» READING PASSAGE:
══════════════════════════════

Little attention has been paid to interactions between circulating levels of calcium, PTH, and 1,25-dihydroxycholecalciferol [1,25(OH)2 D] and bone mineral density in primary renal magnesium deficiency. Plasma and urinary electrolytes, and circulating levels of calciotropic hormones were studied in 13 untreated patients with primary renal tubular hypokalemic alkalosis with hypocalciuria and magnesium deficiency. The blood ionized calcium concentration was significantly lower in patients than in controls.

══════════════════════════════

[Stored items]

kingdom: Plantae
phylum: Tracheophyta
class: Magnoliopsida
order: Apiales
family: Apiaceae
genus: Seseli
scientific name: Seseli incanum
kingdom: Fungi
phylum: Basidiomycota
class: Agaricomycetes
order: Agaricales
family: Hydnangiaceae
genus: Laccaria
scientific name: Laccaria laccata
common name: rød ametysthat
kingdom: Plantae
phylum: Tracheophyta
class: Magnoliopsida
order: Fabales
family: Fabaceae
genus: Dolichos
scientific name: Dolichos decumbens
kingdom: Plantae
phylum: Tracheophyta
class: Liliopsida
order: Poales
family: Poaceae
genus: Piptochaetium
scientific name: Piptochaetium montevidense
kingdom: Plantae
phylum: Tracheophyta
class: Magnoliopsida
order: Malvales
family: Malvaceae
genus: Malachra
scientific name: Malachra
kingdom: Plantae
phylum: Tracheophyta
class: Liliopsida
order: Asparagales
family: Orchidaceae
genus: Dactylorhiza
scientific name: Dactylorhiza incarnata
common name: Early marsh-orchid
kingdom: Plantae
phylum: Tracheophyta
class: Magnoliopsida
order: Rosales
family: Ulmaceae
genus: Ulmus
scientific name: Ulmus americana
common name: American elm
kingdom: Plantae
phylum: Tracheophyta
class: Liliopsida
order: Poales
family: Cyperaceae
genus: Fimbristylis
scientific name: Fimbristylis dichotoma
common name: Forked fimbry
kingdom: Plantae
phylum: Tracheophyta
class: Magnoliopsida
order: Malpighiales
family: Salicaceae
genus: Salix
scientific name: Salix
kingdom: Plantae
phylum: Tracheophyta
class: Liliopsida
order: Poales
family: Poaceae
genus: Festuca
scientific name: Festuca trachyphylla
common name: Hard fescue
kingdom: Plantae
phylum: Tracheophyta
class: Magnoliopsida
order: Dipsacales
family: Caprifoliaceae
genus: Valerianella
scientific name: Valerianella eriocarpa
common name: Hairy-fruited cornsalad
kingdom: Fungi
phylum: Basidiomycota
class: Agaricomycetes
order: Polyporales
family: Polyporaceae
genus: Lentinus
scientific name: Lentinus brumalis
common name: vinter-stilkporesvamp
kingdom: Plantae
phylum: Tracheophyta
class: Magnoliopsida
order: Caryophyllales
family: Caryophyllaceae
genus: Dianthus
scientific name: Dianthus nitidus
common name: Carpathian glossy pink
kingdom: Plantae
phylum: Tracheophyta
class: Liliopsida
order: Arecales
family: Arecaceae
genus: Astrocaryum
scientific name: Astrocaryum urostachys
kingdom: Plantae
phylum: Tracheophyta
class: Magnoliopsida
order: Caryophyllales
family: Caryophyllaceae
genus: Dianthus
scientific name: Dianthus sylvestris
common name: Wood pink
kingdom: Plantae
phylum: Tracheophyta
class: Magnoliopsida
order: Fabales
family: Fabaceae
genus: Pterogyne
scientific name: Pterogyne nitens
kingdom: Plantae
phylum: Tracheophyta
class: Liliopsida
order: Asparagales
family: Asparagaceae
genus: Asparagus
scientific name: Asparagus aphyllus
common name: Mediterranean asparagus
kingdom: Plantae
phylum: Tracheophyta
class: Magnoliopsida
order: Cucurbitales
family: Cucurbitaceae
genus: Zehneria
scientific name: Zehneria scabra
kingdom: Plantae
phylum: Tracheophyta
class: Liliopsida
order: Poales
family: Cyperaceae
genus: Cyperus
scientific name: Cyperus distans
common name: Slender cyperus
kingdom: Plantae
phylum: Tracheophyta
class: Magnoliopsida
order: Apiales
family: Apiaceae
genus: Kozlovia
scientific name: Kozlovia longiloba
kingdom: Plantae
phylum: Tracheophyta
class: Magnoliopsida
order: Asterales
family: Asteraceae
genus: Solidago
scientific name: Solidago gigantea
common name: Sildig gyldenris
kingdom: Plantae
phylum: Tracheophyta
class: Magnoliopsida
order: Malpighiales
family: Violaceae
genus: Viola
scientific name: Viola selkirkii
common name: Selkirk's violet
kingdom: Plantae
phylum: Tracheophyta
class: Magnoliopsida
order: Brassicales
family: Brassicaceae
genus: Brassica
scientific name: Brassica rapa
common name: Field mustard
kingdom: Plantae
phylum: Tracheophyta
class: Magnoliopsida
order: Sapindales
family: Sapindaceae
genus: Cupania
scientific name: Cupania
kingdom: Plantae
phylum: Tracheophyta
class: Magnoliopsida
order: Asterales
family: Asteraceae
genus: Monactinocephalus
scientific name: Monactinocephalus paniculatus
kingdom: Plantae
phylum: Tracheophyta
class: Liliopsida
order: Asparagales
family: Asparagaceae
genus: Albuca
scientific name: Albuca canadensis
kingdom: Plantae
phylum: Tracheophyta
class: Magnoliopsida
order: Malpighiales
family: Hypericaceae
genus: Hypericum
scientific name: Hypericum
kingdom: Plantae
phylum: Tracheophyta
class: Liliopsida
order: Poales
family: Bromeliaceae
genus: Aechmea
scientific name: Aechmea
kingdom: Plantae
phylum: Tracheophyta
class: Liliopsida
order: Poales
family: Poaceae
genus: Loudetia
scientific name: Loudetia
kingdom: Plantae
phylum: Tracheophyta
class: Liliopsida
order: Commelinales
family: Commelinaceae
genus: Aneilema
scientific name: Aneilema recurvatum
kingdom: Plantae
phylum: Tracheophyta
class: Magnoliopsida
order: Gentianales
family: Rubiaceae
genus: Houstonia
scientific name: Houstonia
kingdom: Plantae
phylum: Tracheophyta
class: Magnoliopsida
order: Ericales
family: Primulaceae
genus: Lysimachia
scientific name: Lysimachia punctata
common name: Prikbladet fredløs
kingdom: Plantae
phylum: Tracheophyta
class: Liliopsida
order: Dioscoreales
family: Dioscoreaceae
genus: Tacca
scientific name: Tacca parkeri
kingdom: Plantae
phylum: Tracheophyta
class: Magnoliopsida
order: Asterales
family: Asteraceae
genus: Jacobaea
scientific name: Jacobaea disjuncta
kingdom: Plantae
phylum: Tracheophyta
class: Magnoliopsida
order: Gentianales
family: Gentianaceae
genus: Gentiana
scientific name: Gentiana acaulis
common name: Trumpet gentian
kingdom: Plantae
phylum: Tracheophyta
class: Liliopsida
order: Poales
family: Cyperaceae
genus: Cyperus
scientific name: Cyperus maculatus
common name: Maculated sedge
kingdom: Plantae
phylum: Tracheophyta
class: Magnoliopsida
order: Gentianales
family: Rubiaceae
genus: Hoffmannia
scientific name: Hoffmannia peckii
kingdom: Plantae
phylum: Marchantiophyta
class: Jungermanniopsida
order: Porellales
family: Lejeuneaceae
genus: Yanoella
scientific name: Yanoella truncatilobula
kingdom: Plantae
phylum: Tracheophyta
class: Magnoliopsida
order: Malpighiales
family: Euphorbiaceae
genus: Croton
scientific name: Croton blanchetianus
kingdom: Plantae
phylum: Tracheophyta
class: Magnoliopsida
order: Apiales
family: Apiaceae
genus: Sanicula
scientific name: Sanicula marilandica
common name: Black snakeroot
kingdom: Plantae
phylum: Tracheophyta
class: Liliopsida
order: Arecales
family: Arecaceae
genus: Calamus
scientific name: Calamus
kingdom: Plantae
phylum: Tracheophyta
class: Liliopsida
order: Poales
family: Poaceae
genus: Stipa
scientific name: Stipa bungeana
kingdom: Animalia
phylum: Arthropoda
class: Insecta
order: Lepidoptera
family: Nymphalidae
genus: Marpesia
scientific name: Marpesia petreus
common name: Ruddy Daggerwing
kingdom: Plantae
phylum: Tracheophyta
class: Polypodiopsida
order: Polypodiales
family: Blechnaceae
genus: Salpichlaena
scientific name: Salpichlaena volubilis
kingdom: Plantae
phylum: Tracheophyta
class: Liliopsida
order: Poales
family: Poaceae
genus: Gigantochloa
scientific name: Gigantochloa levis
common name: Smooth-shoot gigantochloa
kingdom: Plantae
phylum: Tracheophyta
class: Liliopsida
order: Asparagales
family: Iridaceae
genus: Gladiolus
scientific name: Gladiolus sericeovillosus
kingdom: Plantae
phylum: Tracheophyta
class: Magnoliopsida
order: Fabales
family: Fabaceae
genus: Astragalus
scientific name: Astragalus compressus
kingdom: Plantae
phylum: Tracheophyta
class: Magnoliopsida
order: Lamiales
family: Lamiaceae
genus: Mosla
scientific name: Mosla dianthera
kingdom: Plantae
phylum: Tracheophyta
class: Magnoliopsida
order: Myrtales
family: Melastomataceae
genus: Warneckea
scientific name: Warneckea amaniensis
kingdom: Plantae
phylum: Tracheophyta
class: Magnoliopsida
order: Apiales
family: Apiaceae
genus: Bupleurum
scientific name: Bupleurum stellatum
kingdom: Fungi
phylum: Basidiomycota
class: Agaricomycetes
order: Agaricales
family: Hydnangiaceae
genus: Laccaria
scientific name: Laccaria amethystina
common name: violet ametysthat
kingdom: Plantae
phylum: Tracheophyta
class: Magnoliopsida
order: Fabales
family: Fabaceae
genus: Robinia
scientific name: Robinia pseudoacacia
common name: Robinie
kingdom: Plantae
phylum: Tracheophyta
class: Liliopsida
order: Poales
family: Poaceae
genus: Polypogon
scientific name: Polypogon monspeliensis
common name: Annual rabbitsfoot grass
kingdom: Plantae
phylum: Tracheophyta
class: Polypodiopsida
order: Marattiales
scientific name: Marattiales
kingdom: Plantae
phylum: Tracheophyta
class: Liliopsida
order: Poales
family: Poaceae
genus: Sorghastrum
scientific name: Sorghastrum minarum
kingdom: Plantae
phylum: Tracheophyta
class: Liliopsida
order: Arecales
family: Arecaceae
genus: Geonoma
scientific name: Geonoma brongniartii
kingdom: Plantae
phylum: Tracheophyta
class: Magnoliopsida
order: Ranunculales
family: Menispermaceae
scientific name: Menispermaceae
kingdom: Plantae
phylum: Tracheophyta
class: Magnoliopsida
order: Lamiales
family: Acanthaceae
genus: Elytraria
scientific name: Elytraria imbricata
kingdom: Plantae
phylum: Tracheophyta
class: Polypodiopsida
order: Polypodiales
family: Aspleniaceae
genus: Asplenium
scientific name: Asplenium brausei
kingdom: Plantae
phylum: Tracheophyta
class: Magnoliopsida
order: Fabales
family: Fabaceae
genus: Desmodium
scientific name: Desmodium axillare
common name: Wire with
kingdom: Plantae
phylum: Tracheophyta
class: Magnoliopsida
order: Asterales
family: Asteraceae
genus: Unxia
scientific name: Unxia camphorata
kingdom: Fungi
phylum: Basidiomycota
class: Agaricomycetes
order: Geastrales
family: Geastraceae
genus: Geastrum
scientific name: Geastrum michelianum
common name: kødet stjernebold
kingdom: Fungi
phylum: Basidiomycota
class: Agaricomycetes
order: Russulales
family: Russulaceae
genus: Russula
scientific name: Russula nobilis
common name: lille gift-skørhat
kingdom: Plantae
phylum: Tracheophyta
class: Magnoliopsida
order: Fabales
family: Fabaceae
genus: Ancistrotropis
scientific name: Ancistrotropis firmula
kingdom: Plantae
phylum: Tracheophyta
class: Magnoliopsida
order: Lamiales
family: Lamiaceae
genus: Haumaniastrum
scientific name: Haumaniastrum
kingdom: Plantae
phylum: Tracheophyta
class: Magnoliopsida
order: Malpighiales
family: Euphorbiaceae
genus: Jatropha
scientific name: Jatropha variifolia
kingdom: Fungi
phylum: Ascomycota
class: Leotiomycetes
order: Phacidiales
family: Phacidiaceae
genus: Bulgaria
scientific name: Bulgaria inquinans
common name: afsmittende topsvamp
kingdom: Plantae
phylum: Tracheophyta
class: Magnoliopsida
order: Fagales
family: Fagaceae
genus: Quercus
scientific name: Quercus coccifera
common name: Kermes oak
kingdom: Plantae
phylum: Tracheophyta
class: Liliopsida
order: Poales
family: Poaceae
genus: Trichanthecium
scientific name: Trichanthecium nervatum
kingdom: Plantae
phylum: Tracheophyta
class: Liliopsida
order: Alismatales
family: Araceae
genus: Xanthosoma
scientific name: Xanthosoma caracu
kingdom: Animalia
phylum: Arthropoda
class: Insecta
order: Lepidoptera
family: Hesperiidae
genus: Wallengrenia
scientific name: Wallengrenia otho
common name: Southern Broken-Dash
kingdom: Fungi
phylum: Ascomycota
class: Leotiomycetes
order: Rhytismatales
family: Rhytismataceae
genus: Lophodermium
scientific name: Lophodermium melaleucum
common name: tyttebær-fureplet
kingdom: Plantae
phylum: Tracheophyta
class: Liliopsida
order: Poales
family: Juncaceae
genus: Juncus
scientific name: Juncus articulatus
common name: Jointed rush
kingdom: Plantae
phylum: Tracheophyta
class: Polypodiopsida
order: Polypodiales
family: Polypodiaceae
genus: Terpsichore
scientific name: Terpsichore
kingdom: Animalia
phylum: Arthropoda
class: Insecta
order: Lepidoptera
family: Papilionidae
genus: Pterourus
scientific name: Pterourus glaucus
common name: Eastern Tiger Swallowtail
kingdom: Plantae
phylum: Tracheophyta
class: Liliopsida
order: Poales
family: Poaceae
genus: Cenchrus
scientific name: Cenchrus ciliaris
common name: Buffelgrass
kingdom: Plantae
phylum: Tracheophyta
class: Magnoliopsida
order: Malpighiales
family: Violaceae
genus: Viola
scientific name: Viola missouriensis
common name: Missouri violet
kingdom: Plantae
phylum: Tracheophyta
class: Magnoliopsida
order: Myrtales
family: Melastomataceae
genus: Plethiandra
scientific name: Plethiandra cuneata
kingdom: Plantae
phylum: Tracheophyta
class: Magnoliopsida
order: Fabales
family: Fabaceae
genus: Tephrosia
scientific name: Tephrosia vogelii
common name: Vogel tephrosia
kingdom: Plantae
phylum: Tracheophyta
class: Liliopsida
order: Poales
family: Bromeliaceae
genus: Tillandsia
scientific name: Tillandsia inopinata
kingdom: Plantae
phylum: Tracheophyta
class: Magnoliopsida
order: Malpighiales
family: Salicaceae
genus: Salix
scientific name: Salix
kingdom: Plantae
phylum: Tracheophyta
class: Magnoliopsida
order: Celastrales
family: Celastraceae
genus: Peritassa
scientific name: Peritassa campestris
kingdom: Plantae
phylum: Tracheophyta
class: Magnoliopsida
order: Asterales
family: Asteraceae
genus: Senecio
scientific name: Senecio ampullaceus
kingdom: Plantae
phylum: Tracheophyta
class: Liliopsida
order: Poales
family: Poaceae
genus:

══════════════════════════════

» WORK INSTRUCTIONS:
Change "magnesium deficiency" to "magnesium depletion" in the stretch of the magnesium deficiency abstract that begins with "Little attention has" and ends with "than in controls.", then write out that stretch in full.

» EXERCISE RESULT:
Little attention has been paid to interactions between circulating levels of calcium, PTH, and 1,25-dihydroxycholecalciferol [1,25(OH)2 D] and bone mineral density in primary renal magnesium depletion. Plasma and urinary electrolytes, and circulating levels of calciotropic hormones were studied in 13 untreated patients with primary renal tubular hypokalemic alkalosis with hypocalciuria and magnesium depletion. The blood ionized calcium concentration was significantly lower in patients than in controls.